Ma proprio i sussidi sui carburanti aprono una contraddizione nel fronte antigovernativo, tra indios e lavoratori cittadini. Il Conaie ha annunciato una marcha indígena fino a Quito e gli indios si stanno mobilitando in tutto il Paese. Una brutta notizia per Lenín Moreno che, da ex militante di sinistra, sa bene che in Ecuador i governi di destra sono stati spazzati via proprio dalle proteste degli indios che poi hanno trovato alleati tra i lavoratori e i poveri delle città.

Anche la Conaie, in risposta alle azioni armate contro le comunità indigene, ha decretato un proprio stato di emergenza in tutti i territori indigeni del Paese, avvertendo che, in base alla Costituzione, i territori indigeni hanno diritto all’autogoverno e che militari e poliziotti che entreranno nei territori indigeni saranno «ritenuti sottoposti alla giustizia indigena». Al centro delle proteste delle organizzazioni indios equadoregne c’è il rifiuto dell’estrattivismo minerario e petrolifero che ha visto gli indios organizzare una vera e propria resistenza nelle province di Pastaza, Bolívar e Carchi, per chiedere il rispetto di una sentenza favorevole alla difesa dei loro territori e delle risorse naturali di fronte alle misure urgenti prese dal governo centrale per superare la crisi economica.
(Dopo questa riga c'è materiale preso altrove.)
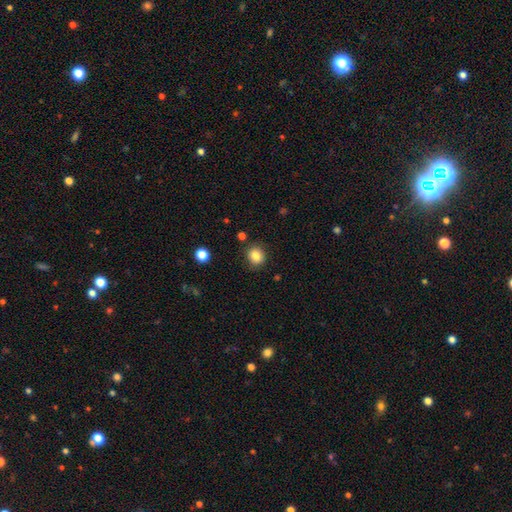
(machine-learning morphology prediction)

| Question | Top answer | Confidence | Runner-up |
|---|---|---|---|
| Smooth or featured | smooth | 84% | star or artifact (10%) |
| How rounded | round | 76% | in between (23%) |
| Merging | none | 86% | minor disturbance (9%) |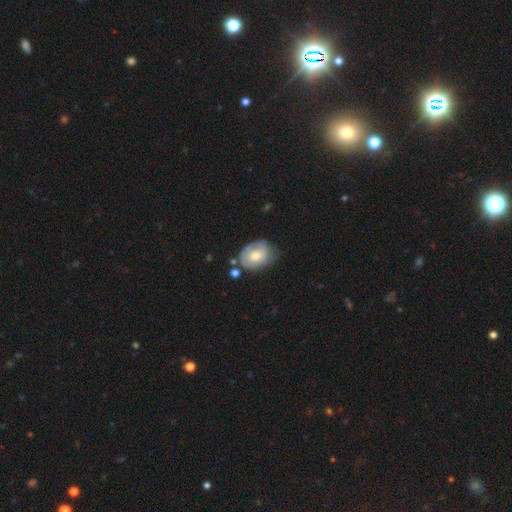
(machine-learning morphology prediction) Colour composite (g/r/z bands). It shows a smooth galaxy with no disk features (50%) that is in between round and cigar-shaped (70%). Merging: none (51%).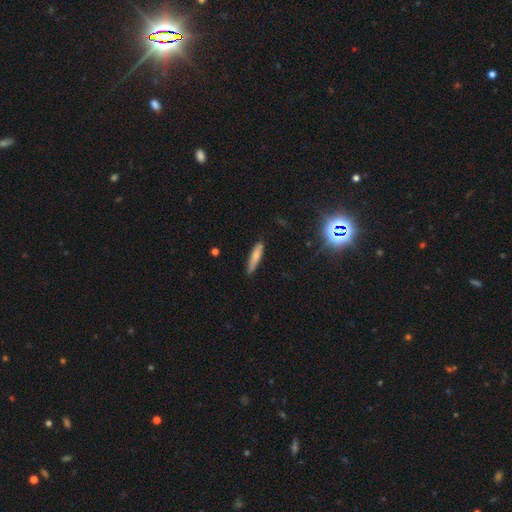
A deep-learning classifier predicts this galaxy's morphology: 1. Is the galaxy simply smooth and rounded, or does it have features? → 73% smooth, 19% featured or disk, 8% star or artifact.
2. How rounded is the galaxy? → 83% cigar-shaped, 15% in between, 2% round.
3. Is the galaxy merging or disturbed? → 82% none, 14% minor disturbance, 2% major disturbance, 1% merger.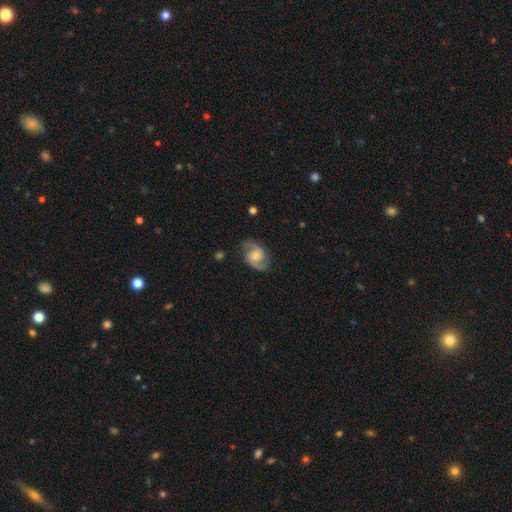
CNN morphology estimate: Smooth or featured? Predicted: featured or disk (p=0.81). Edge-on disk? Predicted: no (p=0.98). Bar? Predicted: no (p=0.54). Spiral arms? Predicted: yes (p=0.96). Spiral winding? Predicted: medium (p=0.52). Spiral arm count? Predicted: 2 (p=0.92). Bulge size? Predicted: small (p=0.44). Merging? Predicted: none (p=0.78).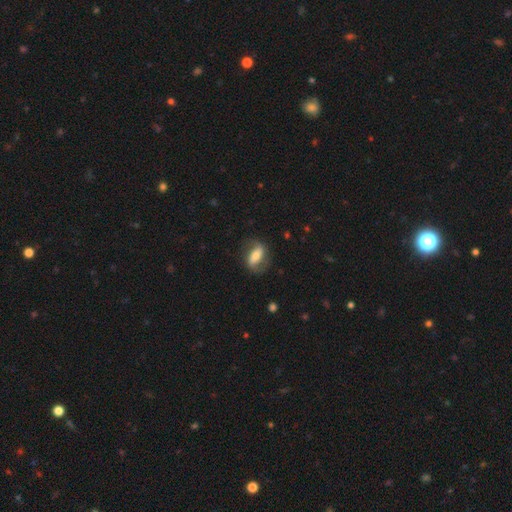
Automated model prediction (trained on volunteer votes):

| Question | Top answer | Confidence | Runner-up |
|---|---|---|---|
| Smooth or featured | featured or disk | 57% | smooth (37%) |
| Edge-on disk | no | 91% | yes (9%) |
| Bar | strong | 52% | weak (27%) |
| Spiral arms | yes | 80% | no (20%) |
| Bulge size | moderate | 44% | small (31%) |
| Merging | none | 70% | minor disturbance (18%) |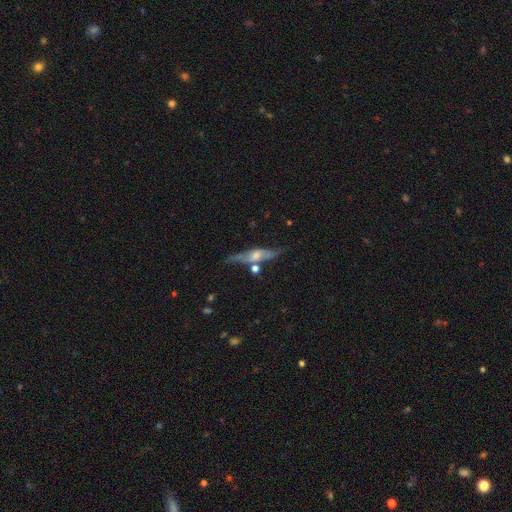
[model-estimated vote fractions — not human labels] smooth_or_featured: featured or disk (p=0.69) [alt: smooth p=0.24]
disk_edge_on: yes (p=0.82) [alt: no p=0.18]
edge_on_bulge: rounded (p=0.81) [alt: boxy p=0.10]
merging: none (p=0.68) [alt: minor disturbance p=0.18]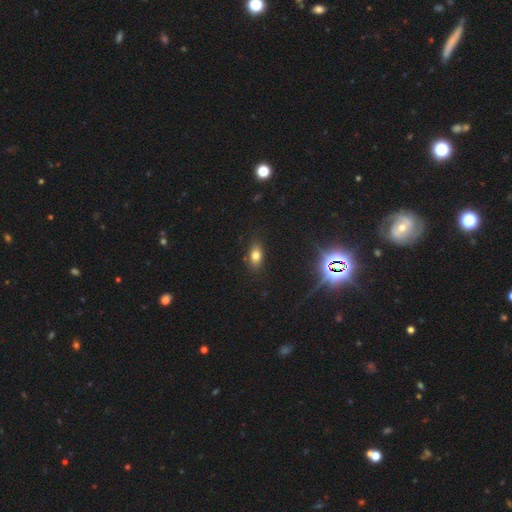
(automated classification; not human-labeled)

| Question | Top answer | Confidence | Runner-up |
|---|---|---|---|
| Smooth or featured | smooth | 75% | star or artifact (14%) |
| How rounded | in between | 85% | round (11%) |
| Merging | none | 85% | minor disturbance (11%) |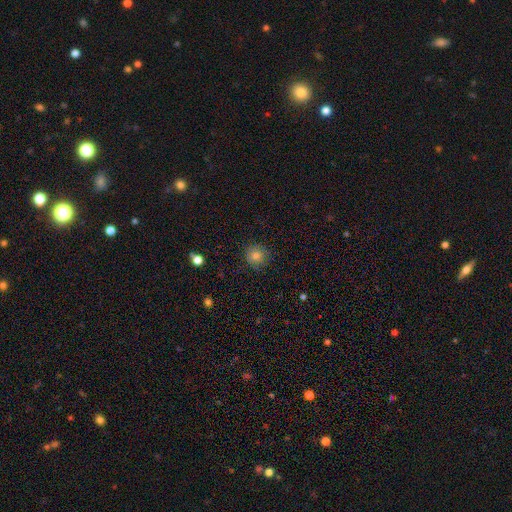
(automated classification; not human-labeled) smooth 79%, star or artifact 13%, featured or disk 8%. Down the decision tree: how rounded — round (93%); merging — none (87%).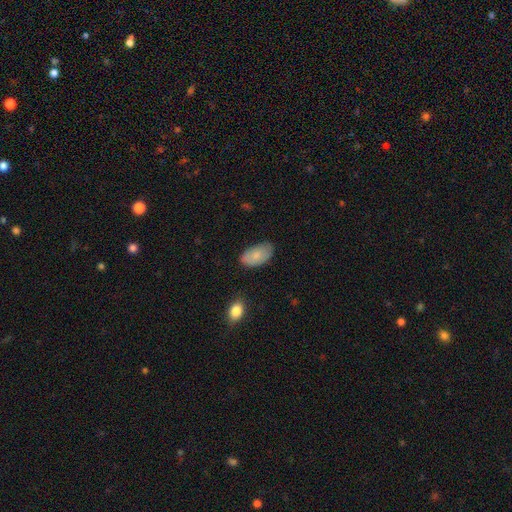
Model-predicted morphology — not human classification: A smooth galaxy with no disk features (78%) that is in between round and cigar-shaped (94%).

Vote fractions:
- Smooth or featured? smooth: 78% / featured or disk: 15% / star or artifact: 7%
- How rounded? in between: 94% / round: 4% / cigar-shaped: 2%
- Merging? none: 70% / minor disturbance: 24% / major disturbance: 5% / merger: 2%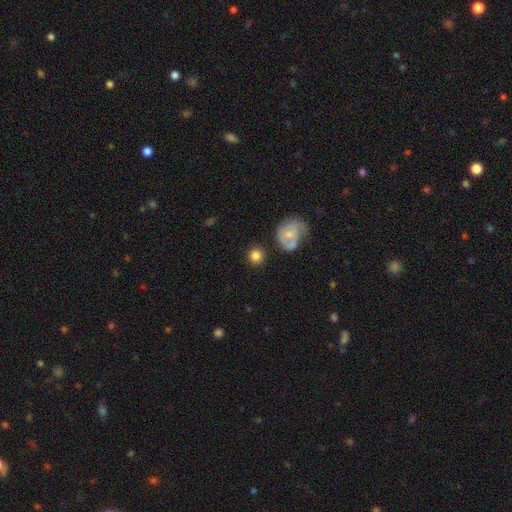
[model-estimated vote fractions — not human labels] Overall: smooth (81%). How rounded: round (89%). Merging: none (80%).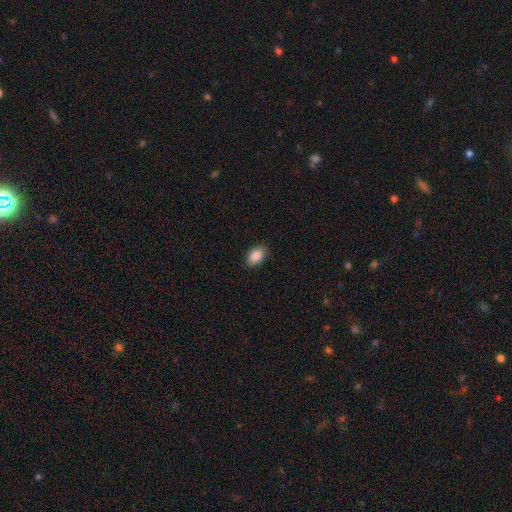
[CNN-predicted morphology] The model was most divided on "how rounded": in between: 88%, round: 11%, cigar-shaped: 1%. More confident: merging — none (89%); smooth or featured — smooth (89%).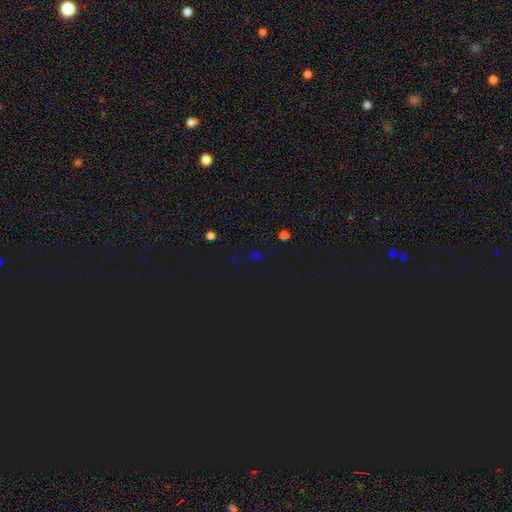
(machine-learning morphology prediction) A star or artifact, not a galaxy (59%).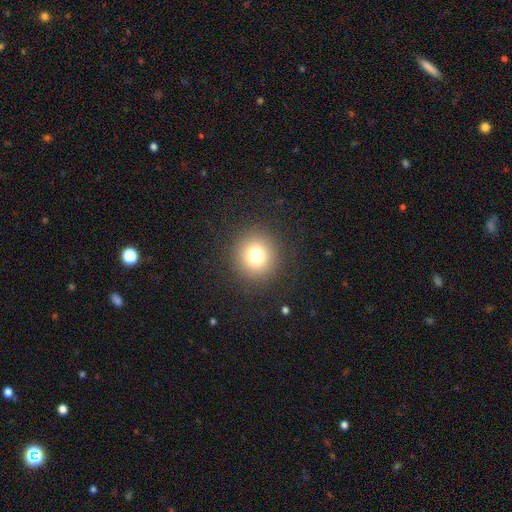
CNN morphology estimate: smooth 76%, star or artifact 15%, featured or disk 9%. Down the decision tree: how rounded — round (94%); merging — none (91%).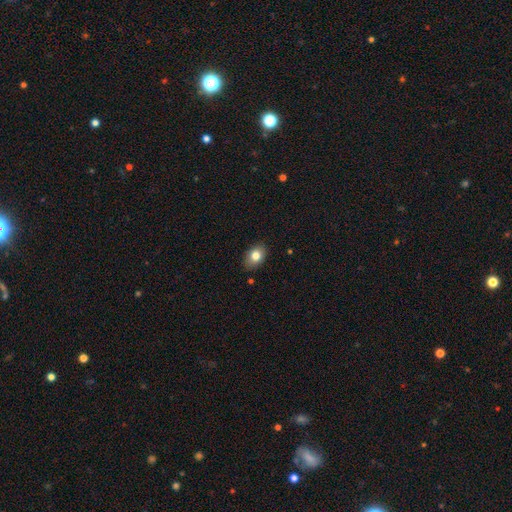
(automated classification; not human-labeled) A smooth galaxy with no disk features (80%) that is in between round and cigar-shaped (80%). Merging: none (85%).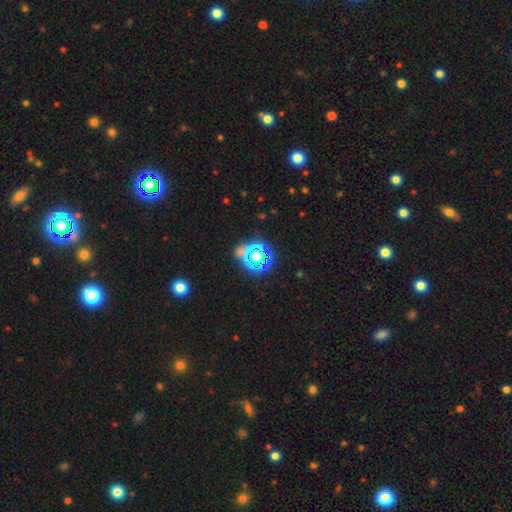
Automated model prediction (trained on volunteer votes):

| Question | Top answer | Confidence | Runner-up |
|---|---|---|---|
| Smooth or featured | star or artifact | 55% | smooth (32%) |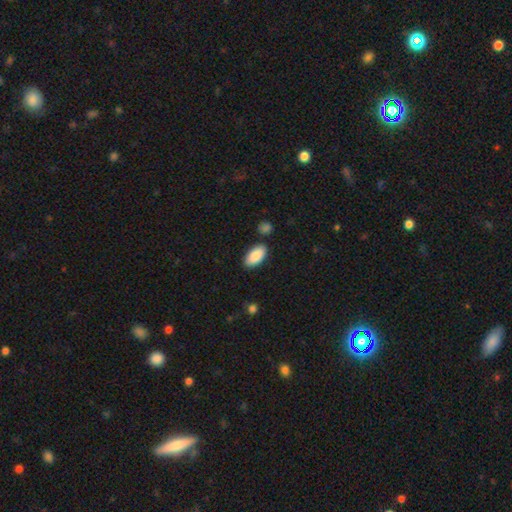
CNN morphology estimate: A smooth galaxy with no disk features (89%) that is in between round and cigar-shaped (93%). Merging: none (83%).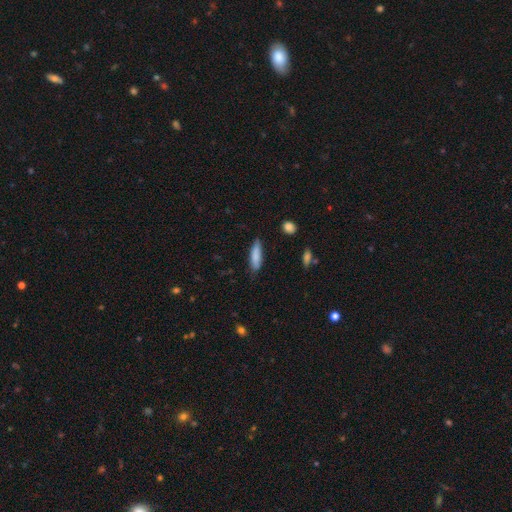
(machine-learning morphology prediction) smooth_or_featured: smooth (p=0.84) [alt: featured or disk p=0.10]
how_rounded: cigar-shaped (p=0.63) [alt: in between p=0.35]
merging: none (p=0.79) [alt: minor disturbance p=0.16]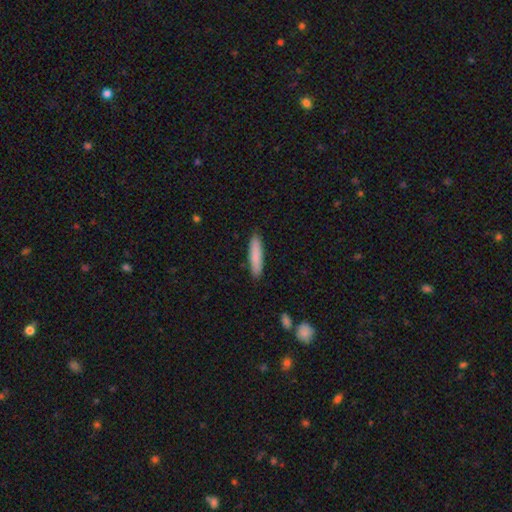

Mentre a Quito si protesta perché la benzina e il gasolio sono troppo cari, Jaime Vargas a capo del Consejo de Gobierno del Conaie, scrive in un comunicato: «L’agenda di lotta delle organizzazioni sociali e il malessere della popolazione comportano essenzialmente il rifiuto dell’estrattivismo e delle politiche neoliberiste imposte dal governo nazionale, attraverso l’estensione della frontiera petrolifera e mineraria (subtrópico, austro, noroccidente e sur amazónico), accordi con il FMI, flessibilità del lavoro, approfondendo i gravi problemi sociali ed economici del Paese. Esortiamo il governo nazionale e le autorità corrispondenti a rispondere alle richieste territoriali e a promuovere soluzioni chiare, condanniamo l’uso della forza pubblica, della polizia come dei militari, per reprimere e intimidire compagni indigeni, campesinos i e cittadini che esercitano il loro diritto costituzionale alla resistenza per l’adempimento dei diritti. Denunciamo la militarizzazione dei territori e l’apertura di procedimenti giudiziari contro leader, comuneros e dirigenti, poiché costituiscono una criminalizzazione della protesta sociale. Le richieste del movimento indigeno, del movimento sindacale, delle organizzazioni popolari, del movimento femminile e della popolazione in generale si uniscono per spingere verso un programma di unità nazionale che ci consenta di ottenere grandi vittorie per la maggioranza operaia, contadina, popolare, delle donne, degli studenti, della gioventù, degli artisti, dell’Ecuador. Lanciamo un appello a tutte le organizzazioni, comunità, lavoratori, agricoltori, professionisti, studenti e collettivi di unirsi alle jornadas progresivas de lucha in ciascun territorio come protesta per le politiche anti-popolari del governo aggiungendosi alle azioni nazionali».